ON-Lion Letter
In October, the Tax Foundation in Washington, D.C., released its 2014 State Business Tax Climate Index.  The index enables business leaders, government policymakers, and taxpayers to gauge how their states' tax systems compare.

The 10 best states in this year's index are: 
1.) Wyoming; 2.) South Dakota; 3.) Nevada;
4.) Alaska; 5.) Florida; 6.) Washington; 7.) Montana; 8.) New Hampshire; 9.) Utah; and, 10.) Indiana.

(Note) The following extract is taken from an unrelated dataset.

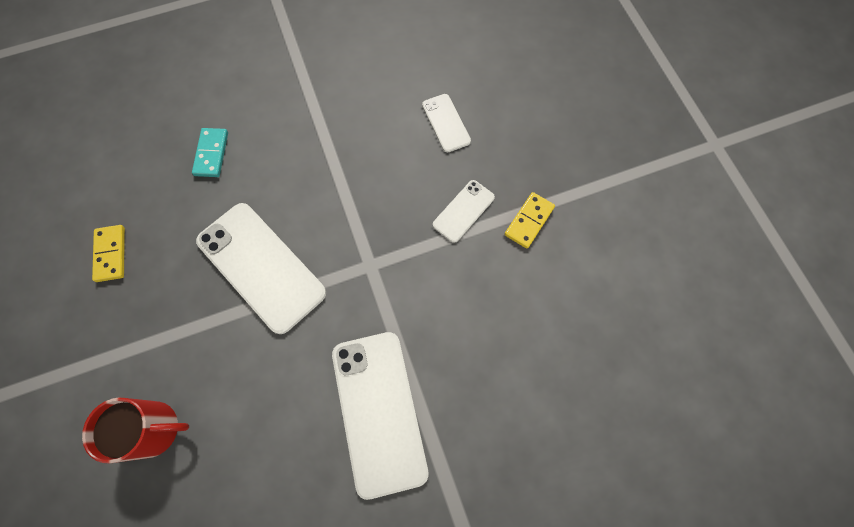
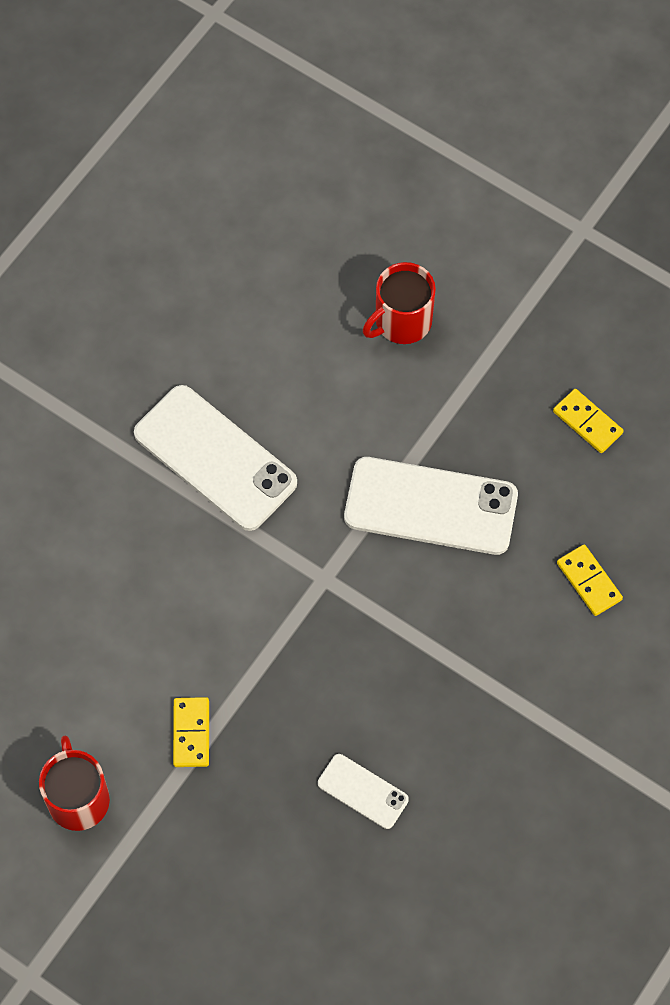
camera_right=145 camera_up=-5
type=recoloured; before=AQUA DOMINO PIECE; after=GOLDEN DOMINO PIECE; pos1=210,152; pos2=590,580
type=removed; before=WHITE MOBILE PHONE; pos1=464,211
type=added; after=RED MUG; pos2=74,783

The absence of a major tax is a dominant factor in vaulting many of these 10 states to the top of the rankings.  Property taxes and unemployment insurance taxes are levied in every state, but there are several states that do without one or more of the major taxes -- the corporate tax, the individual income tax, or the sales tax.  Wyoming, Nevada, and South Dakota have no corporate or individual income tax; Alaska has no individual income or state-level sales tax; Florida has no individual income tax; and New Hampshire and Montana have no sales tax.

But this does not mean that a state cannot rank in the top 10 while still levying all the major taxes.  Indiana, which ousted Texas from the top 10 this year, and Utah have all the major tax types, but levy them with low rates on broad bases.

The 10 lowest-ranked, or worst, states in this year's index are:  41.) Maryland;
42.) Connecticut; 43.) Wisconsin; 44.) North Carolina; 45.) Vermont; 46.) Rhode Island; 47.) Minnesota; 48.) California; 49.) New Jersey; and, 50.) New York.

The states in the bottom 10 suffer from the same afflictions -- complex, non-neutral taxes with comparatively high rates.

The Lynde and Harry Bradley Foundation in Milwaukee supports the Tax Foundation.